• Why was the author interested in investigating the suicide problem in Thailand during the time?
The author was interested in investigating the suicide problem in Thailand primarily because the suicide rate was increasing over the years. The author aimed to examine whether there was an association between economic and social factors and the rising suicide rates. Additionally, the author wanted to explore the economic perspectives as a means to combat the issue of suicide.
• Each of students picks one potential risk factor mentioned in the paper and explains how the variable can contribute to the suicide rate?
The study found that the level of alcohol consumption was significantly associated with higher suicide rates in Thailand. Additionally, alcohol consumption among young people contributed to increased suicide rates, a pattern commonly observed in earlier research. Alcohol can impair one’s ability to control actions and judgment. The government could address this issue by implementing policies that target alcohol addiction, such as introducing community-based addiction treatment programs. Moreover, enforcing a ban on alcohol consumption among young adults, accompanied by appropriate fines, could also be effective.
• How statistical modeling can contribute to investigate the epidemiology and spatial aspects of Thai suicide problem?

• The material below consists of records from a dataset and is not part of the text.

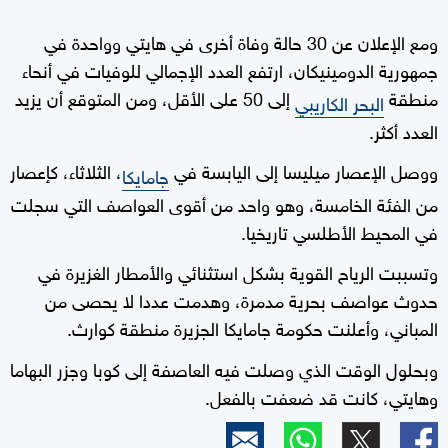
ومع الإعلان عن 30 حالة وفاة أخرى في هايتي وواحدة في
جمهورية الدومينيكان، ارتفع العدد الإجمالي للوفيات في أنحاء
منطقة
إلى 50 على الأقل، ومن المتوقع أن يزيد
البحر الكاريبي
العدد أكثر.
ووصل الإعصار ميليسا إلى اليابسة في
، الثلاثاء، كإعصار
جامايكا
من الفئة الخامسة، وهو واحد من أقوى العواصف التي سجلت
في المحيط الأطلسي تاريخيا.
وتسببت الرياح القوية بشكل استثنائي والأمطار الغزيرة في
حدوث عواصف بحرية مدمرة، وهدمت عددا لا يحصى من
المباني، وأعلنت حكومة جامايكا الجزيرة منطقة كوارث.
وبحلول الوقت الذي وصلت فيه العاصفة إلى كوبا وجزر البهاما
وهايتي، كانت قد ضعفت بالفعل.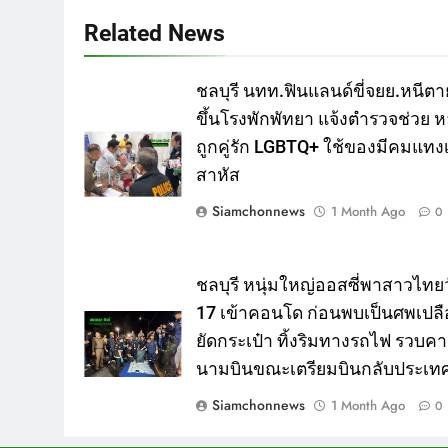
Related News
ชลบุรี นทท.ฟินแลนด์ขี่จยย.หนีตา
ขึ้นโรงพักพัทยา แจ้งตำรวจช่วย ห
ถูกคู่รัก LGBTQ+ ใช้ของมีคมแทงเ
สาหัส
Siamchonnews
1 Month Ago
0
ชลบุรี หนุ่มใหญ่ออสซี่พาสาวไทยว
17 เข้าคอนโด ก่อนพบเป็นศพเปลื
ยัดกระเป๋า ทิ้งริมทางรถไฟ รวบค
นามบินขณะเตรียมบินกลับประเท
Siamchonnews
1 Month Ago
0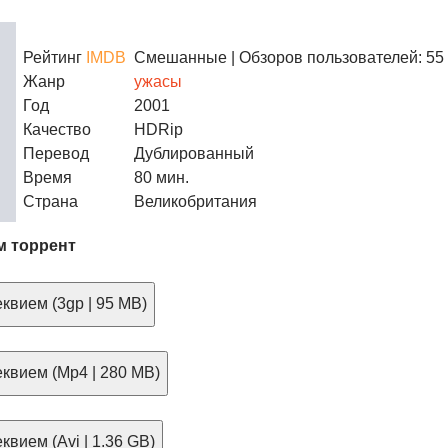
Рейтинг
IMDB
Смешанные
| Обзоров пользователей: 55
Жанр
ужасы
Год
2001
Качество
HDRip
Перевод
Дублированный
Время
80 мин.
Страна
Великобритания
м торрент
квием (3gp | 95 MB)
квием (Mp4 | 280 MB)
квием (Avi | 1.36 GB)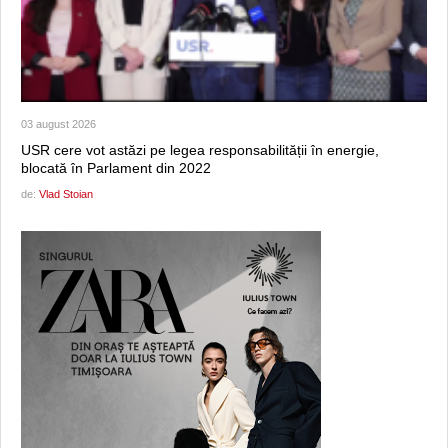
03 august 2026
USR cere vot astăzi pe legea responsabilității în energie,
blocată în Parlament din 2022
de:
Vlad Stoian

Statistical modeling provides a scientific and logical approach to identifying factors related to suicide. In this case, the author employed multiple regression analysis to examine the relationship between social and economic factors and suicide rates. This method allows for the assessment of how various factors, such as household income, debt, expenditure, alcohol consumption, population density, divorce rates, and unemployment rates, are associated with suicide rates.
Spatially, the author utilized provincial-level data to explore these relationships. By analyzing regional variations in social and economic variables, the study aimed to determine which demographic areas are at higher risk for suicide. This spatial analysis helps in identifying regions with elevated suicide rates and allows for targeted policy interventions and resource allocation to address the specific needs of those areas.